A dramatic drop in cocaine-related hospital emergency room cases, ballyhooed by the Bush Administration this week as evidence that Americans are being persuaded to eschew the narcotic, actually may indicate only that drug dealers are diluting their wares, according to police and medical experts in Los Angeles and elsewhere around the nation.
In interviews, the investigators and emergency room workers who serve as foot soldiers in the nation's battle against drug abuse were skeptical of the Bush Administration's interpretation of a 22% drop nationally in cocaine-related emergency room cases in the last quarter of 1989.
On Monday, Health and Human Services Secretary Louis W. Sullivan, in announcing the decline, had said it was evidence that anti-drug education campaigns were paying off and "we are making significant headway in our efforts to establish a drug-free America."
While not disputing that a drop in emergency room traffic has occurred and continues, numerous law enforcement officials and hospital workers said in interviews that they believe any decrease in emergency room activity may have more to do with shifting economics in the commerce of street drugs and more careful use by wary consumers rather than any reduction in the number of addicts.
Specifically, they said, a campaign of drug seizures appears to have cut into supplies, forcing profit-minded dealers to stretch their wares by cutting them with flour, sugar, baby laxatives and the like--making doses much less potent and dangerous to users.
For a time, so much cocaine was flooding the country that street dealers felt no need to maintain their practice of diluting the drug with other powdery substances.
Federal drug agents said a current supply shortage, created by their interdiction efforts, has driven up wholesale prices for kilograms of cocaine by about 33% in California cities from San Diego to San Francisco.
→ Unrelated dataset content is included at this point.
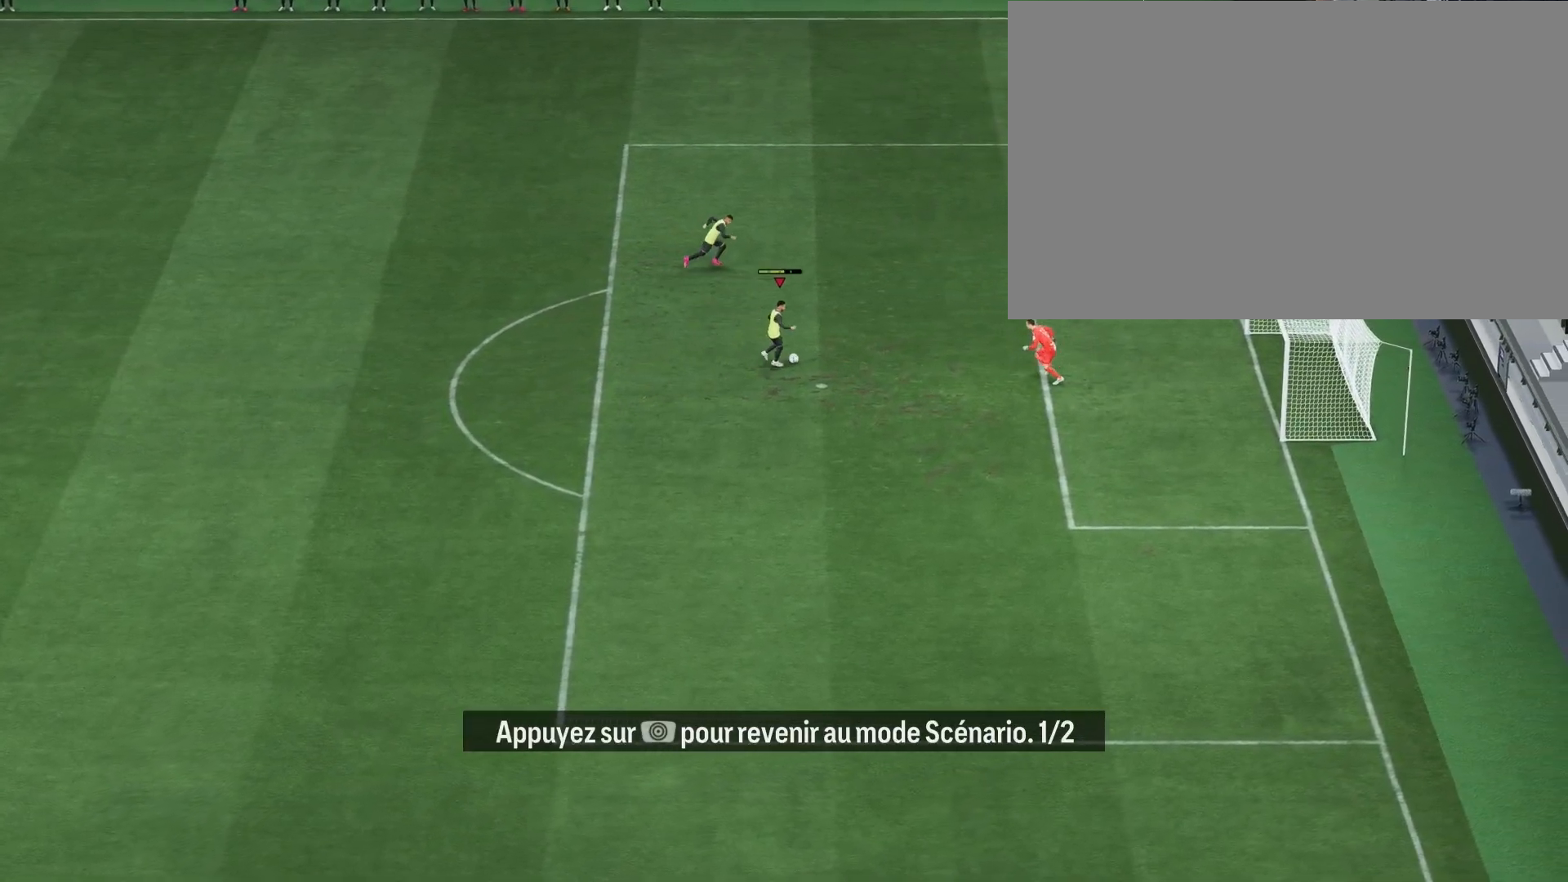
{"buttons": [], "left_stick": "down", "right_stick": "center", "events": [[50, "R2", "up"], [83, "L2", "up"], [83, "left_stick", "down"]]}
But the price of small "bindles" of cocaine remains a steady $75 to $100, indicating that dealers are cutting the drug to stretch their supplies and maintain profit levels.
"Bindles are definitely being cut," said an official with the California Department of Justice's Bureau of Narcotics Enforcement, which analyzes the purity of drugs seized throughout the state. "This has increased in recent months."
Phil Jordan, a spokesman for the U.S. Drug Enforcement Administration office in Dallas, said there was "a slight decrease in the number of cocaine-related deaths and injuries in Dallas in 1988 and '89."